Benim en sevdiğim şey “pic leblebiydi.” Sizin anlayacağınız “kırık leblebi.” O zamanki nohutlar nohut, leblebiciler de gerçek leblebiciydi. Şimdi nohutlar hem küçüldü, hem de sertleşti. Belki de diş doktorları yapıyordur.
 Pic leblebiyi bilirsiniz, bütün leblebinin yarısıdır ama kavrulunca öyle bir gevrek olur ki anlatamam. Hafiften kızarır, ağzınıza atarsınız eriyiverir hemen. Cebime iki avuç koyar yerdim yolda. Küçük olduğu için bereketlidir de, oyalar insanı. Ama öyle üçer beşer değil birer birer atacaksınız ağzınıza ki tadını alasınız.

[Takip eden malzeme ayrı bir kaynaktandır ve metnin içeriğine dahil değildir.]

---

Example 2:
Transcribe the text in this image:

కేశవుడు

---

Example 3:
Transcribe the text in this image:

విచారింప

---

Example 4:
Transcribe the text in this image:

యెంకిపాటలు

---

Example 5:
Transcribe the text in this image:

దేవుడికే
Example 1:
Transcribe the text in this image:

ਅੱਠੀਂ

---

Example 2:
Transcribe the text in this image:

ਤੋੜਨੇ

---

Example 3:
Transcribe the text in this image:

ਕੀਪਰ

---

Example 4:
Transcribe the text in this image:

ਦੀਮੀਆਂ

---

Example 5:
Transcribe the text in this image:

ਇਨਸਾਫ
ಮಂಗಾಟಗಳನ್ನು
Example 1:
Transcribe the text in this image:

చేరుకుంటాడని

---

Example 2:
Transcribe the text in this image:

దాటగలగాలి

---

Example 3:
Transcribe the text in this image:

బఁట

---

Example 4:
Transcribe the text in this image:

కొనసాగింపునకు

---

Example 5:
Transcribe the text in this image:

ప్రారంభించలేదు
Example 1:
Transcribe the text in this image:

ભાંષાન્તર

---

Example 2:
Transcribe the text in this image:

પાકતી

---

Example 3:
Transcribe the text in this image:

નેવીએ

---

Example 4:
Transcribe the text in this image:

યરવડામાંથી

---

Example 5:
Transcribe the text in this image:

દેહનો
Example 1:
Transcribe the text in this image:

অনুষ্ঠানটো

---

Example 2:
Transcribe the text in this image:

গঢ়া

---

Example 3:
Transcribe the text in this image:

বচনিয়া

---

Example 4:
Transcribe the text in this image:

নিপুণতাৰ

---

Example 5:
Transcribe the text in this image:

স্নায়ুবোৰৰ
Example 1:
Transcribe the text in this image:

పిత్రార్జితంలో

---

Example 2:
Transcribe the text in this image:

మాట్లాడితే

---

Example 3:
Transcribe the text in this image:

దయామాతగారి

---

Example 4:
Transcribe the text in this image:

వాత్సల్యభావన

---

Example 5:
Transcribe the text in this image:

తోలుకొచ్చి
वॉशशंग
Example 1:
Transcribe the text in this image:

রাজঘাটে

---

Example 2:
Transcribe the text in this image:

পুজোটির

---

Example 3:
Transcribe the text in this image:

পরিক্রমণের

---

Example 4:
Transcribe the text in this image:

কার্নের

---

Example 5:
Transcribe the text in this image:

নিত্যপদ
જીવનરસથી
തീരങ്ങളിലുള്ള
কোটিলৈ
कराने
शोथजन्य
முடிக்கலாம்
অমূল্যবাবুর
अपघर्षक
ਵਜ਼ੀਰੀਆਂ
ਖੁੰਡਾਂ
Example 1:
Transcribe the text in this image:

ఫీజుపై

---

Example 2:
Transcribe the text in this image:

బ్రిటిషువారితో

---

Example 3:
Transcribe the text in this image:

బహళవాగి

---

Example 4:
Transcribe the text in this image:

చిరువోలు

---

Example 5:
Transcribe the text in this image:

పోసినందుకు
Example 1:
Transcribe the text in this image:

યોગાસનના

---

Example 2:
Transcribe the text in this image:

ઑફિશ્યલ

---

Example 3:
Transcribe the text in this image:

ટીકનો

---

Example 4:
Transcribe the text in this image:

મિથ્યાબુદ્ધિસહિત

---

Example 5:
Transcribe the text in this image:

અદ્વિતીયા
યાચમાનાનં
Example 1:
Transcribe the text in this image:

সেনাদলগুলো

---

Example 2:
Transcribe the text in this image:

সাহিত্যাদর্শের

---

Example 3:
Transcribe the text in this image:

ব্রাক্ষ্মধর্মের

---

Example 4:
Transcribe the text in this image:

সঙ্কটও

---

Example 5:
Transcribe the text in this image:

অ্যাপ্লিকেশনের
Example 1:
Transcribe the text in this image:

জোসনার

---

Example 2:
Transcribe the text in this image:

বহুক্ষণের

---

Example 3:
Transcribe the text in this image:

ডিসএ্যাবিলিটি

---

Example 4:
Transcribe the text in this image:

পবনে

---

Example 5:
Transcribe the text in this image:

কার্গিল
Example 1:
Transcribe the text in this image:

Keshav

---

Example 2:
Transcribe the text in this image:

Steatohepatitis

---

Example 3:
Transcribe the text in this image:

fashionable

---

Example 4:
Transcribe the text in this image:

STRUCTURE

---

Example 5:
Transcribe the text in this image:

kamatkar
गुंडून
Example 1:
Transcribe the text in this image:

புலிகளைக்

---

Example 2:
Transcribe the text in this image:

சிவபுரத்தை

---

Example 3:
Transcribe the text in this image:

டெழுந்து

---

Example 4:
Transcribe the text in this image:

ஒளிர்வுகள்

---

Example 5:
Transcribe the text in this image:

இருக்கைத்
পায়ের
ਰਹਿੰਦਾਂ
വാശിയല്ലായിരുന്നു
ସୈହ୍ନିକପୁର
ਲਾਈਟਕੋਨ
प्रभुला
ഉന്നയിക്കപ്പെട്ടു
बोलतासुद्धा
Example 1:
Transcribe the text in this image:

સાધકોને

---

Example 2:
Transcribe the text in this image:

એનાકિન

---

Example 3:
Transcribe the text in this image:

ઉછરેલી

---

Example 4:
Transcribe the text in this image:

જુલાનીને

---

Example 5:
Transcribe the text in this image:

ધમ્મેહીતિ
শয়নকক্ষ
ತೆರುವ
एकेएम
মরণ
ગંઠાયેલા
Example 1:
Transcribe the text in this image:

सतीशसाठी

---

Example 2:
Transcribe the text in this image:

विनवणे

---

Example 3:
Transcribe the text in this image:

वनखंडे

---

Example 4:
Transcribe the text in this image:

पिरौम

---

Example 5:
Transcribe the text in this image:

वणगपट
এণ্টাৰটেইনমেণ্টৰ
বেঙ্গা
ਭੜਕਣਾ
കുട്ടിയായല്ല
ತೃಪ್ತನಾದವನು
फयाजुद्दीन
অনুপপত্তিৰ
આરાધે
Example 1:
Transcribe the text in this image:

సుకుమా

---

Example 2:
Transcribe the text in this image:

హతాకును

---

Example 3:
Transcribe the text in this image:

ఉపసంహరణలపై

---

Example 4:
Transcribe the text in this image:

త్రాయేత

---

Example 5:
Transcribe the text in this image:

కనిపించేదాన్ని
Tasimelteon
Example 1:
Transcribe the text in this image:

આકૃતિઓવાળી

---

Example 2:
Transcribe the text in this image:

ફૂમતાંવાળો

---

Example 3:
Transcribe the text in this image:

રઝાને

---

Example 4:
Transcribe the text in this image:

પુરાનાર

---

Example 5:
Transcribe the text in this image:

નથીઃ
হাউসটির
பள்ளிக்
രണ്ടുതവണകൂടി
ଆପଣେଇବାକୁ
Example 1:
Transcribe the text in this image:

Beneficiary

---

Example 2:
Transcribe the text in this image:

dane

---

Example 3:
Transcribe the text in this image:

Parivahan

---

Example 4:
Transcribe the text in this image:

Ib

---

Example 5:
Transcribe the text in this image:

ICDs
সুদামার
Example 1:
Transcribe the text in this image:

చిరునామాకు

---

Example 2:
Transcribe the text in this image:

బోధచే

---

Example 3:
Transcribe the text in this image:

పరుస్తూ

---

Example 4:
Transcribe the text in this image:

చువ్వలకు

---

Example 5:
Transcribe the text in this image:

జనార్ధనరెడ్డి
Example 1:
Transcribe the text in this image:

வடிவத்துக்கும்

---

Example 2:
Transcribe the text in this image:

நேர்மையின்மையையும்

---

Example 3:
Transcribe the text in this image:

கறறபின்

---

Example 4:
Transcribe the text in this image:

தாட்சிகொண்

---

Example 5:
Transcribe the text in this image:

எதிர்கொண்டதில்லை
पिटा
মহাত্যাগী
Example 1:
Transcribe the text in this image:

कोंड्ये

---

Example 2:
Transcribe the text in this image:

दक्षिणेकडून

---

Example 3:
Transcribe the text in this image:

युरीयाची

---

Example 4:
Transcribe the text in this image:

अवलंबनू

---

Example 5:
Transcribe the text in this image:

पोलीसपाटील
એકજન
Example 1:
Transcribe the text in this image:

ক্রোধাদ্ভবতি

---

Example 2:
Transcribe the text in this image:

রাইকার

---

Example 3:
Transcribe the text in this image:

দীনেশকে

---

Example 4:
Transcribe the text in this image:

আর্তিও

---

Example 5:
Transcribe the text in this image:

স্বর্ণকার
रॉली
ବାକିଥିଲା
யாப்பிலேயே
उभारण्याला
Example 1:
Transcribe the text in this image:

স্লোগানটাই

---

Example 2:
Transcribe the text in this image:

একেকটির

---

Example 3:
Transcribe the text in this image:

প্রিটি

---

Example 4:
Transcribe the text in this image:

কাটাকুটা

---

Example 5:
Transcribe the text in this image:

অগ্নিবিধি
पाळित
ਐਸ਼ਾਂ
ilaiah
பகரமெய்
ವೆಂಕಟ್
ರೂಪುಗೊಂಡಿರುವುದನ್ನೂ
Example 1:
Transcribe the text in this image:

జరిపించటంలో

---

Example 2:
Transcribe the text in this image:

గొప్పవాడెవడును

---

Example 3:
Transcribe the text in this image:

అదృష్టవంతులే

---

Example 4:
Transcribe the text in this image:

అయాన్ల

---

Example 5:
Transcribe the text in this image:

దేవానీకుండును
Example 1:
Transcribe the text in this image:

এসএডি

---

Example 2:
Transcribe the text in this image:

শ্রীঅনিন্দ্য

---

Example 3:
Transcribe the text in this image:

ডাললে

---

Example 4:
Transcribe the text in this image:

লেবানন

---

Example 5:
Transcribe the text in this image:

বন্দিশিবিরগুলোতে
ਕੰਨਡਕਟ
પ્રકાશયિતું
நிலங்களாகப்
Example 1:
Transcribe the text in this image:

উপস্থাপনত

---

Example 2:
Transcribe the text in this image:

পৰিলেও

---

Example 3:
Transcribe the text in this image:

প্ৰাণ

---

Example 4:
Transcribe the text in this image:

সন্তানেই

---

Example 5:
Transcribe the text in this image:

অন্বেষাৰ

 Aşağı Çarşı’da leblebiciler vardı bizim evlerin biraz alt tarafında Çarşı Mahallesi’nde. Yirmi beş kuruşluk alsanız bir hafta yerdiniz. Kolay kolay bayatlamazdı da. Küçük kâğıt torbalara koyar verirlerdi, o zamanlar henüz hayatımızı karartan naylon poşetler icat olmamıştı.
 Leblebiyi alır yiye yiye gelirken içim çekerdi, akide şekeri alırdım Selahattin Efendi’den. Mermer tezgâhın üzerine yayar o renk renk şeker eriyiğini iki elinin tabanıyla yoğurur karıştırırdı. Dükkânın kapısının önünde durur dakikalarca seyrederdim onu. İri yarı gövdesiyle öyle bir yüklenirdi ki tezgâha kan ter içinde kalırdı. Sonra onu alır kalın bir ip gibi uzatır spatulayla parçalara ayırırdı. On kuruşluk alsanız yeterdi, pic leblebiyle öyle bir uyum sağlardı ki anlatamam. Bir şeker atardınız ağzınıza on dakika emerdiniz, dişinizle bastırıp kırarsanız tadını alamazdınız illaki emilecek. Leblebinin tadına karışır şekerin o güzel rayihası hiç bitmesin derdiniz.
 O leblebicilerin hepsi kayboldu biz büyüyüp adam sınıfına girinceye dek. Çarşı yıkıldı tadı kaçtı Erzincan’ın.
Sonraları çok aradım pic leblebi yapanı bulamadım. Ta ki bundan birkaç sene evveline kadar, en son o eski dostumla şimdi müze olan Eski Belediye binasının ilerisindeki leblebicilerde karşılaştım. Durup baktım bir zaman, bir yerlerden tanıyor gibiydim. Keten bir çuvalın içinden baktılar onlar da, önce onlar, sonra ben gülümsedik. Elli seneden fazla geçtiği halde aradan birbirimizi unutmamıştık. “Yüz gram verir misiniz” diyordum tam, kendime geldim “yarım kilo alabilir miyim” dedim.
 O eski tad gitmiş, leblebi demeye bin tane şahit lâzım. Ne yapacaksınız dişlerimizi kırmadan yemeye gayret ettik. Nerdesin Hahlı leblebici İsmail Efendi, oğlu İshak.
Şekerci Selahattin amca da yok ki akide şekeri alayım.